Selon Lina Hamawy, sociologue palestinienne, Israël tente à tout prix de falsifier l’histoire de la Pales­tine en détruisant son patrimoine et son héritage culturel. Affirmer son identité palestinienne en dévoi­lant les vérités est un moyen de s’imposer. « Les collections qui ont aujourd’hui recours aux symboles palestiniens comme le keffieh ou le tatriz (broderie) prouvent que nous existons encore. Depuis longtemps, nous luttons pour notre cause par différents moyens, utilisant soit la poésie, la littérature ou le cinéma, et donc la mode ne va pas faire excep­tion », dit-elle.

Une vague de créativité qui ne cesse de prendre de l’ampleur à tra­vers le monde. Il suffit de citer que des personnes connues ont soutenu cette tendance. La politicienne amé­ricaine Rashida Tlaib portait une robe palestinienne au moment de prêter serment au Congrès améri­cain. De son côté, la reine Rania de Jordanie, connue par son élégance et son goût raffiné, est apparue portant un caftan bleu avec broderie aux points de croix palestiniens signé par la maison de couture Dar Noora qui combine la mode contemporaine et le « tatriz » traditionnel palesti­nien. La réalisatrice Farah Nabulsi, nommée aux Oscars, et les soeurs mannequins Gigi et Bella Hadid se sont fait remarquer en portant des vêtements palestiniens ou le kef­fieh, afin de souligner leur identité culturelle et d’attirer l’attention sur la cause palestinienne.
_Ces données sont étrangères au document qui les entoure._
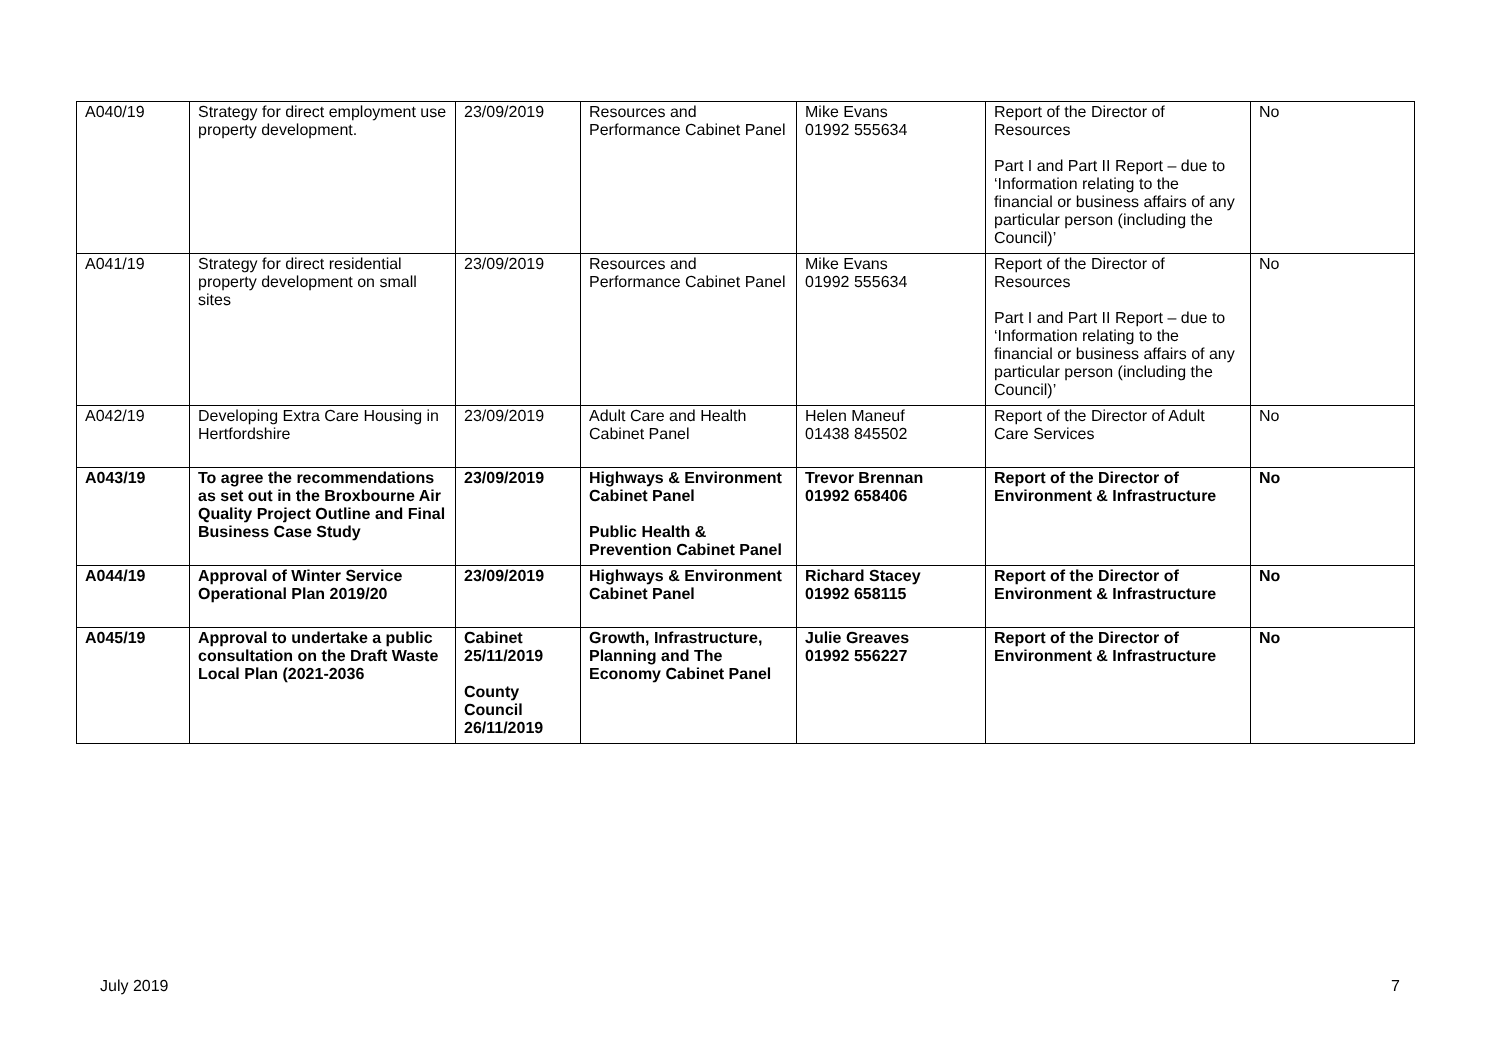| A040/19 | Strategy for direct employment use property development. | 23/09/2019 | Resources and Performance Cabinet Panel | Mike Evans 01992 555634 | Report of the Director of Resources Part I and Part II Report – due to ‘Information relating to the financial or business affairs of any particular person (including the Council)’ | No |
| A041/19 | Strategy for direct residential property development on small sites | 23/09/2019 | Resources and Performance Cabinet Panel | Mike Evans 01992 555634 | Report of the Director of Resources Part I and Part II Report – due to ‘Information relating to the financial or business affairs of any particular person (including the Council)’ | No |
| A042/19 | Developing Extra Care Housing in Hertfordshire | 23/09/2019 | Adult Care and Health Cabinet Panel | Helen Maneuf 01438 845502 | Report of the Director of Adult Care Services | No |
| A043/19 | To agree the recommendations as set out in the Broxbourne Air Quality Project Outline and Final Business Case Study | 23/09/2019 | Highways & Environment Cabinet Panel Public Health & Prevention Cabinet Panel | Trevor Brennan 01992 658406 | Report of the Director of Environment & Infrastructure | No |
| A044/19 | Approval of Winter Service Operational Plan 2019/20 | 23/09/2019 | Highways & Environment Cabinet Panel | Richard Stacey 01992 658115 | Report of the Director of Environment & Infrastructure | No |
| A045/19 | Approval to undertake a public consultation on the Draft Waste Local Plan (2021-2036 | Cabinet 25/11/2019 County Council 26/11/2019 | Growth, Infrastructure, Planning and The Economy Cabinet Panel | Julie Greaves 01992 556227 | Report of the Director of Environment & Infrastructure | No |
July 2019 7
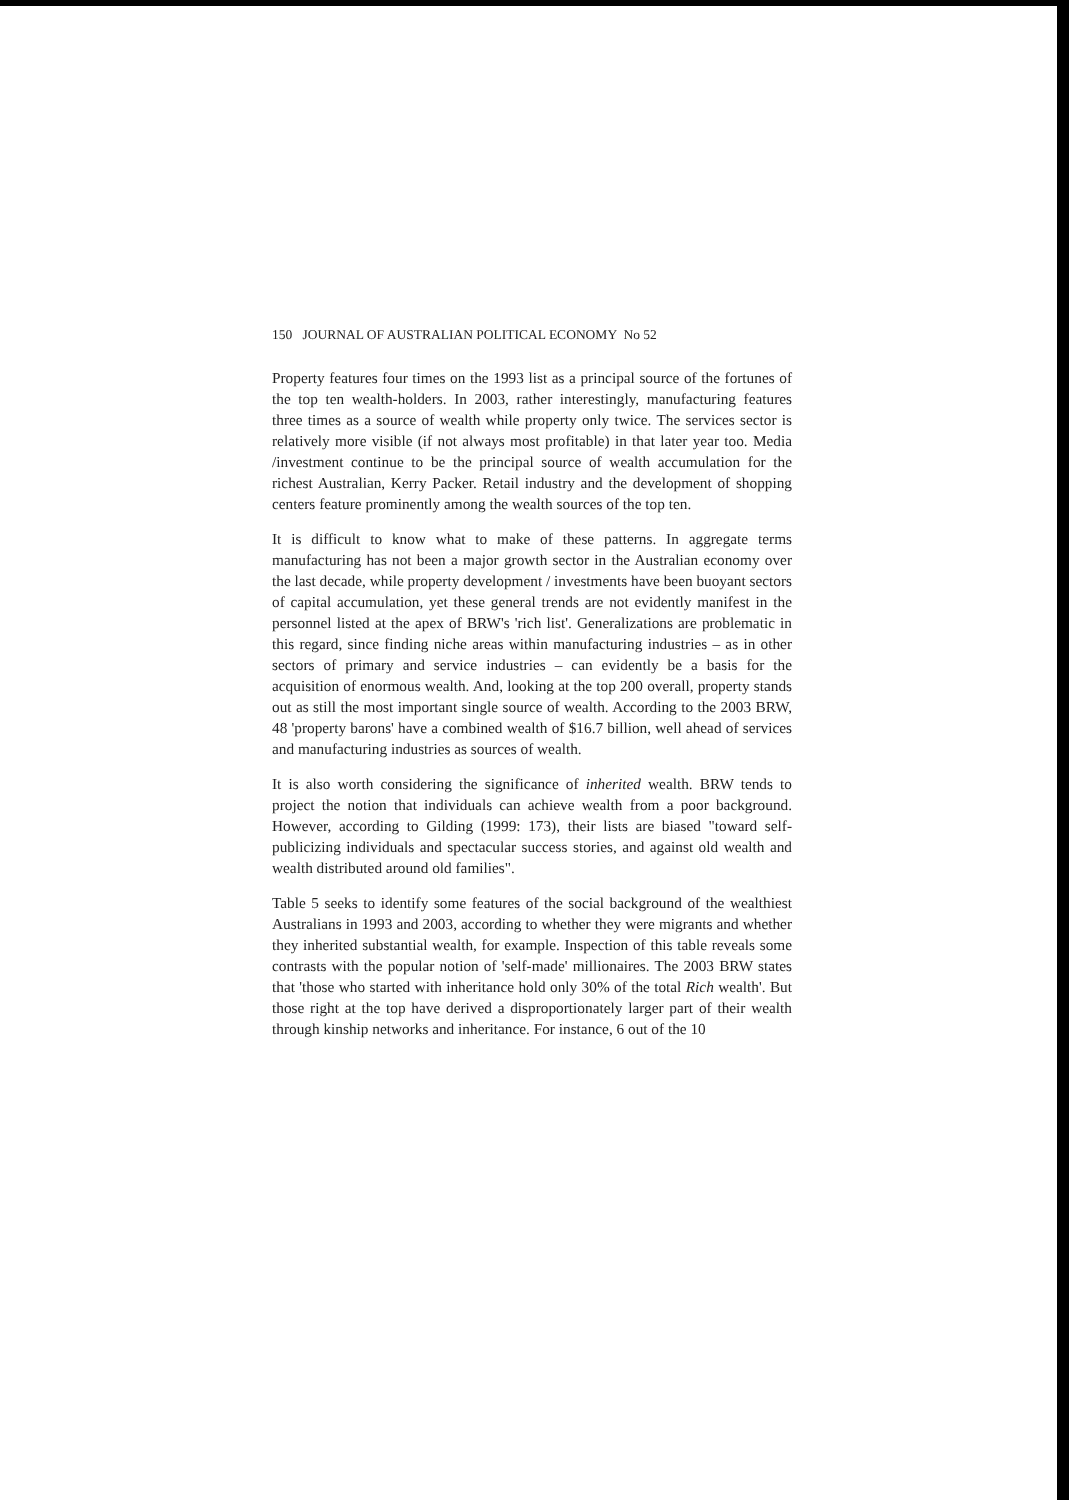150 JOURNAL OF AUSTRALIAN POLITICAL ECONOMY No 52
Property features four times on the 1993 list as a principal source of the fortunes of the top ten wealth-holders. In 2003, rather interestingly, manufacturing features three times as a source of wealth while property only twice. The services sector is relatively more visible (if not always most profitable) in that later year too. Media /investment continue to be the principal source of wealth accumulation for the richest Australian, Kerry Packer. Retail industry and the development of shopping centers feature prominently among the wealth sources of the top ten.
It is difficult to know what to make of these patterns. In aggregate terms manufacturing has not been a major growth sector in the Australian economy over the last decade, while property development / investments have been buoyant sectors of capital accumulation, yet these general trends are not evidently manifest in the personnel listed at the apex of BRW's 'rich list'. Generalizations are problematic in this regard, since finding niche areas within manufacturing industries – as in other sectors of primary and service industries – can evidently be a basis for the acquisition of enormous wealth. And, looking at the top 200 overall, property stands out as still the most important single source of wealth. According to the 2003 BRW, 48 'property barons' have a combined wealth of $16.7 billion, well ahead of services and manufacturing industries as sources of wealth.
It is also worth considering the significance of inherited wealth. BRW tends to project the notion that individuals can achieve wealth from a poor background. However, according to Gilding (1999: 173), their lists are biased "toward self-publicizing individuals and spectacular success stories, and against old wealth and wealth distributed around old families".
Table 5 seeks to identify some features of the social background of the wealthiest Australians in 1993 and 2003, according to whether they were migrants and whether they inherited substantial wealth, for example. Inspection of this table reveals some contrasts with the popular notion of 'self-made' millionaires. The 2003 BRW states that 'those who started with inheritance hold only 30% of the total Rich wealth'. But those right at the top have derived a disproportionately larger part of their wealth through kinship networks and inheritance. For instance, 6 out of the 10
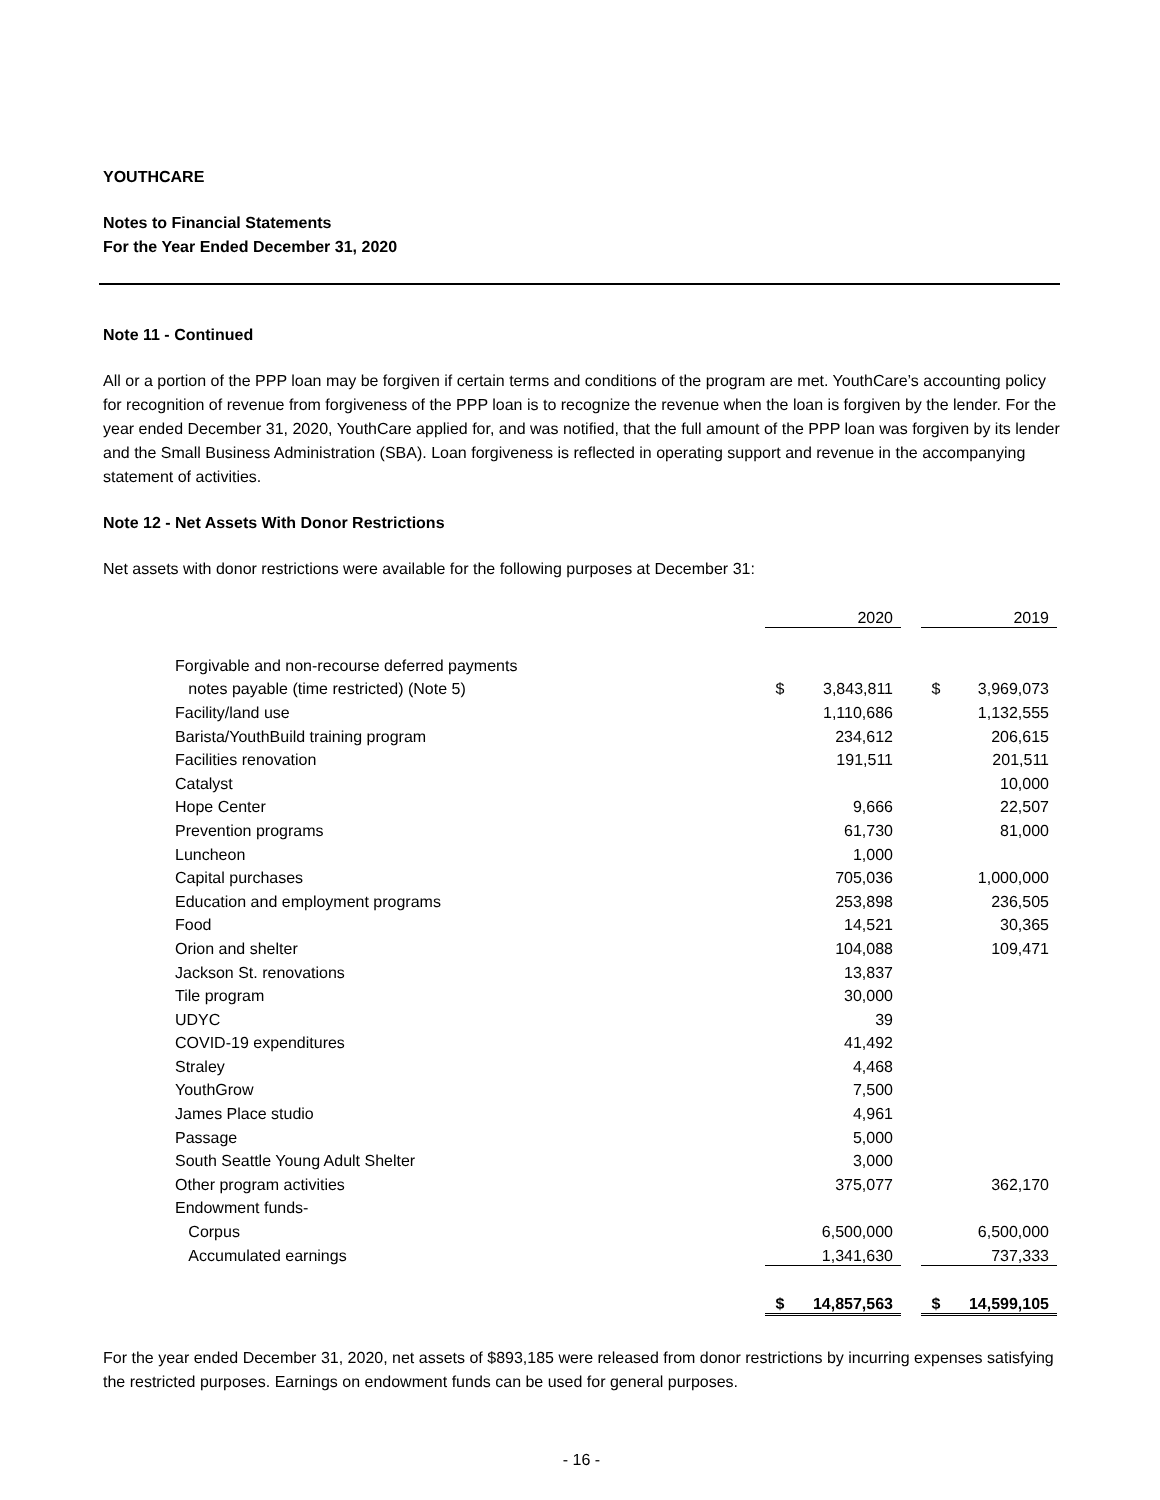YOUTHCARE
Notes to Financial Statements
For the Year Ended December 31, 2020
Note 11 - Continued
All or a portion of the PPP loan may be forgiven if certain terms and conditions of the program are met. YouthCare’s accounting policy for recognition of revenue from forgiveness of the PPP loan is to recognize the revenue when the loan is forgiven by the lender. For the year ended December 31, 2020, YouthCare applied for, and was notified, that the full amount of the PPP loan was forgiven by its lender and the Small Business Administration (SBA). Loan forgiveness is reflected in operating support and revenue in the accompanying statement of activities.
Note 12 - Net Assets With Donor Restrictions
Net assets with donor restrictions were available for the following purposes at December 31:
| | | 2020 | | | 2019 |
| Forgivable and non-recourse deferred payments | | | | | |
| notes payable (time restricted) (Note 5) | $ | 3,843,811 | | $ | 3,969,073 |
| Facility/land use | | 1,110,686 | | | 1,132,555 |
| Barista/YouthBuild training program | | 234,612 | | | 206,615 |
| Facilities renovation | | 191,511 | | | 201,511 |
| Catalyst | | | | | 10,000 |
| Hope Center | | 9,666 | | | 22,507 |
| Prevention programs | | 61,730 | | | 81,000 |
| Luncheon | | 1,000 | | | |
| Capital purchases | | 705,036 | | | 1,000,000 |
| Education and employment programs | | 253,898 | | | 236,505 |
| Food | | 14,521 | | | 30,365 |
| Orion and shelter | | 104,088 | | | 109,471 |
| Jackson St. renovations | | 13,837 | | | |
| Tile program | | 30,000 | | | |
| UDYC | | 39 | | | |
| COVID-19 expenditures | | 41,492 | | | |
| Straley | | 4,468 | | | |
| YouthGrow | | 7,500 | | | |
| James Place studio | | 4,961 | | | |
| Passage | | 5,000 | | | |
| South Seattle Young Adult Shelter | | 3,000 | | | |
| Other program activities | | 375,077 | | | 362,170 |
| Endowment funds- | | | | | |
| Corpus | | 6,500,000 | | | 6,500,000 |
| Accumulated earnings | | 1,341,630 | | | 737,333 |
| | $ | 14,857,563 | | $ | 14,599,105 |
For the year ended December 31, 2020, net assets of $893,185 were released from donor restrictions by incurring expenses satisfying the restricted purposes. Earnings on endowment funds can be used for general purposes.
- 16 -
Ce mouvement vestimentaire n’est pas simplement un phénomène de mode, mais plutôt une volonté de s’exprimer, de prendre position et de faire en sorte que cet héri­tage culturel ne soit pas emporté par le vent. Une petite victoire ? Sans doute. Chaque point de croix dans cette broderie constitue un triomphe, car cela permet d’aider les autres à suivre les traces de ce peuple et à prêter l’oreille à la ver­sion racontée par les vrais habitants de cette terre.